Cuidar de la salud en invierno

La salud es un precioso tesoro que hay que cuidar y preservar durante todo el año. No debes hacer nada extraordinario para cuidar de tu salud en invierno, simplemente debes tener en cuenta una serie de circunstancias especiales durante la estación más fría del año.

La salud en invierno

Siempre que se habla de prevención de enfermedades y cuidar de la salud, el sistema inmune es un elemento fundamental. Y es que nuestro sistema inmunitario y nuestras defensas van a hacer todo lo posible por mantener nuestra salud en forma.

Hay varias cosas que podemos hacer para ayudar a que nuestro sistema inmune y nuestras defensas hagan su trabajo de manera óptima. Y no, no nos referimos a tomar un yogur líquido hiperazucarado, digan lo que digan los anuncios. Dos factores modificables que pueden influir en el estado de nuestro sistema inmune son la alimentación y la actividad física. También en invierno.

Alimentación

Que existe una vinculación entre la alimentación y el sistema inmune está fuera de toda duda, máxime cuando determinados nutrientes están implicados directa o indirectamente en el funcionamiento de nuestro sistema defensivo.

^^^^

:: Tarea 1 ::
Responde estas preguntas sobre el texto de la salud en invierno:
(a) ¿Qué elemento se considera fundamental cuando se habla de prevención de enfermedades?
(b) ¿Qué producto se menciona como algo a lo que no se refieren, digan lo que digan los anuncios?
(c) ¿Cuáles son los dos factores modificables que pueden influir en el estado del sistema inmune?
:: Tarea 2 ::
Enumera todos los títulos y subtítulos del texto de la salud en invierno, por favor.
:: Tarea 3 ::
Transcribe el fragmento del texto de la salud en invierno comprendido entre "La salud es" y "salud en forma.", ambos incluidos.

:: Sección de datos ::

^^^^

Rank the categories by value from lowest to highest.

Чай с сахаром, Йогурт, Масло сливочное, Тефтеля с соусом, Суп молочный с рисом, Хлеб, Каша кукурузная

^^^^

:: Respuesta 1 ::
(a) El sistema inmune.
(b) Un yogur líquido hiperazucarado.
(c) La alimentación y la actividad física.

:: Respuesta 2 ::
Cuidar de la salud en invierno
La salud en invierno
Alimentación

:: Respuesta 3 ::
La salud es un precioso tesoro que hay que cuidar y preservar durante todo el año. No debes hacer nada extraordinario para cuidar de tu salud en invierno, simplemente debes tener en cuenta una serie de circunstancias especiales durante la estación más fría del año.

La salud en invierno

Siempre que se habla de prevención de enfermedades y cuidar de la salud, el sistema inmune es un elemento fundamental. Y es que nuestro sistema inmunitario y nuestras defensas van a hacer todo lo posible por mantener nuestra salud en forma.